Zu prüfender Text:
Der Euro war ein doppeltes Fehlprodukt: 

1) Es war eine Schönwetter-Währung. Niemand hatte irgend einen Plan damals bei seiner Einführung, was mal werden würde, wenn Europa - wie jetzt ja ganz offensichtlich - in wirtschaftliche Turbulenzen geraten würde, 

2) Es wurden Staaten zusammengeschirrt, deren Wirtschaften völlig divergierten und die deshalb auch keine unisono Wirtschaftsinteressen hatten. Beides rächt sich jetzt fulminant.

Verschärft wurde diese Mißkonstruktion noch dadurch, dass Griechenland illegal - politisch gewollt aber wirtschaftlich unsinnig - in den Euroraum aufgenommen worden ist: durch massive Statistiklügen, vor denen Paris und Berlin - gegen ausdrückliche Warnungen von WirtschaftswissenschaftlerInnen - absichtlich die Augen verschlossen haben.

Inhalt des Datensatzes:
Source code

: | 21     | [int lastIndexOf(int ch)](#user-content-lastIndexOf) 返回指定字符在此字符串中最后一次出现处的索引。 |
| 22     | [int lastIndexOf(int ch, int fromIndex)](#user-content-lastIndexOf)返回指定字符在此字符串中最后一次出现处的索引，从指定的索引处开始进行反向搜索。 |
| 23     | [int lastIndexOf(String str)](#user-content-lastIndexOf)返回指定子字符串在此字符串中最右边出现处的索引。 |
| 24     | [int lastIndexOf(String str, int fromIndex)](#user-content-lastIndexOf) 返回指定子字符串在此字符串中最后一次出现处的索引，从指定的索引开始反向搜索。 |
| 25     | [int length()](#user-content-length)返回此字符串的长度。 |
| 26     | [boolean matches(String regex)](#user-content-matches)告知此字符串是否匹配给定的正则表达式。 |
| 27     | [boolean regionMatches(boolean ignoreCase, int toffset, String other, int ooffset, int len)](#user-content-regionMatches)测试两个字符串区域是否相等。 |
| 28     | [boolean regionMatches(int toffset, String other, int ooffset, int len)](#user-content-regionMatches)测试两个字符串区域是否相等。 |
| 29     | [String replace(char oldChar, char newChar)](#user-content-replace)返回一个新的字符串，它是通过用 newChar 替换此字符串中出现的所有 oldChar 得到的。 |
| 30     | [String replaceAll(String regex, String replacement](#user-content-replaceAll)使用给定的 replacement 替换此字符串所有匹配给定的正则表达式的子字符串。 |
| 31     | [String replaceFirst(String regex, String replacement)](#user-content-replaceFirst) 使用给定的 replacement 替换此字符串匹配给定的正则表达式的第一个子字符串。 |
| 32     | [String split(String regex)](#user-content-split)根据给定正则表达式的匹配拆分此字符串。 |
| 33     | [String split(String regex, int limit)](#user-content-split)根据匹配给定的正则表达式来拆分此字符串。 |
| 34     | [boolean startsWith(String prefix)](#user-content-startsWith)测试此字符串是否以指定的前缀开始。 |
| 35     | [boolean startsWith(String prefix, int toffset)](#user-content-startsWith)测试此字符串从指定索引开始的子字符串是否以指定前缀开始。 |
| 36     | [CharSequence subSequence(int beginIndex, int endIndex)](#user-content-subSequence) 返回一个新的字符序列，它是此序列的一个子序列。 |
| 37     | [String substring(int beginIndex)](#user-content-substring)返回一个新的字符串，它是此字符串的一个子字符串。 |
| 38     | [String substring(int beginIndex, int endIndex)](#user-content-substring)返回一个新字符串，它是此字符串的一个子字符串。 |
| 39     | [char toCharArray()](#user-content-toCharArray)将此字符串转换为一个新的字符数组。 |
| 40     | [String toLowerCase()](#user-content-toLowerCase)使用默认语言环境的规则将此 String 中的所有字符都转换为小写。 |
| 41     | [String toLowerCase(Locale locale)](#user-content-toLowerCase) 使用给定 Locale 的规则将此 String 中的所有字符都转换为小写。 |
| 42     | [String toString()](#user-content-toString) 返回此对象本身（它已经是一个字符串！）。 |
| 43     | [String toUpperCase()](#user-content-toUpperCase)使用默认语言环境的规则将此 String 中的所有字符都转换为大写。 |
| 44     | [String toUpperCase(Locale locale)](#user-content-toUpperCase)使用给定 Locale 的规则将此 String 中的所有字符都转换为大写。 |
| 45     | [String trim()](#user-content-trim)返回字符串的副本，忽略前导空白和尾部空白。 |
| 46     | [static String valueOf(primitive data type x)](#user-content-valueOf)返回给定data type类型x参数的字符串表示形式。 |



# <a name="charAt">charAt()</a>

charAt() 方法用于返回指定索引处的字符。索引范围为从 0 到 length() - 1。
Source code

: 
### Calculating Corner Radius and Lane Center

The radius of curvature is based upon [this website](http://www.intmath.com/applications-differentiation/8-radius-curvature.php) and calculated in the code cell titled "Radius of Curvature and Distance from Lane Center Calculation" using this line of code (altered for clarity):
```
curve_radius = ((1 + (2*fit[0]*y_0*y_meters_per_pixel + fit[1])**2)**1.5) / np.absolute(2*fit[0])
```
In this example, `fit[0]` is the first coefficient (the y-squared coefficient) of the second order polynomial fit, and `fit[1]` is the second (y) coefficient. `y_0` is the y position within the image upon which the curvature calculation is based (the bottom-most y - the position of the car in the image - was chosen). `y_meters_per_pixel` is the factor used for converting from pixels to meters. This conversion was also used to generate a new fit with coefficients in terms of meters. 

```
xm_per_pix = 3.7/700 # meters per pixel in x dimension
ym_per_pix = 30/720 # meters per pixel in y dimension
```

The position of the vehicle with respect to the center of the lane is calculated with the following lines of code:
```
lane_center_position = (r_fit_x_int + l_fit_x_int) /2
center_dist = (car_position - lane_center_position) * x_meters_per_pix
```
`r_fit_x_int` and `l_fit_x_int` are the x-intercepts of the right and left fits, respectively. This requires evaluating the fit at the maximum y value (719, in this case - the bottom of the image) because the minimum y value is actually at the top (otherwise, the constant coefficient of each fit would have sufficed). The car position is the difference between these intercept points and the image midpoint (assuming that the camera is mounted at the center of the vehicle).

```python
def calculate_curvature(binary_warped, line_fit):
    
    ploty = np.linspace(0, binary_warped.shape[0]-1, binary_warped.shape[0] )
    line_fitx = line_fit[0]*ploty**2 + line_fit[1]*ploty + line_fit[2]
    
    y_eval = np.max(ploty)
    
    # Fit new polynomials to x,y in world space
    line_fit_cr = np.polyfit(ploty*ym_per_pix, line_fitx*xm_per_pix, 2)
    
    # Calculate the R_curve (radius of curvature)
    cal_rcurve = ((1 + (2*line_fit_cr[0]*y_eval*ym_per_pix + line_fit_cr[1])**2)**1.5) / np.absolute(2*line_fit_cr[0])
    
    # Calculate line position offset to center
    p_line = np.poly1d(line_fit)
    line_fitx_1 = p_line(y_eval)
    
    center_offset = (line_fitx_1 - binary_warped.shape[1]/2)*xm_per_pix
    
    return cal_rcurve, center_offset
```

Aufgabenliste:
a) Welches Land wurde laut dem Text über den Euro mithilfe massiver Statistiklügen in den Euroraum aufgenommen?
b) Schreibe den Text über den Euro im Anschluss an seinen letzten Satz weiter.
Die Einträge werden für die Aufgaben nicht gebraucht.

Antworten:
a) Griechenland.

b)
Griechenland ist ein absurd hochgerüstetes und militarisiertes Land, das seine Sanierung bequem ohne den deutschen Steuerzahler betreiben könnte wenn es endlich sein aberwitzig aufgeblähtes Militär abrüsten und seine sinnlose Mega-Armee zum produktiven Arbeiten in die Wirtschaft schicken würde. 

Wenn die PIIGS jetzt so wohlfeil und laut nach sog. "Euro-Solidarität" rufen: Warum waren sie denn zehn Jahre lang im Euroraum uns gegenüber selber so unsolidarisch mit ihren Steuerbetrügereien und einem korrupten Gesellschaftswesen (Griechenland) und horrenden EU-schädigenden Immobilienblasen (Spanien und Irland)? Und warum haben Wirtschaftsanalytiker wie Hanke diese Mißwirtschaften nie klar und mutig demaskiert? Jetzt sollen wir das alles bezahlen? Sieht so die Euro-Transferunion aus?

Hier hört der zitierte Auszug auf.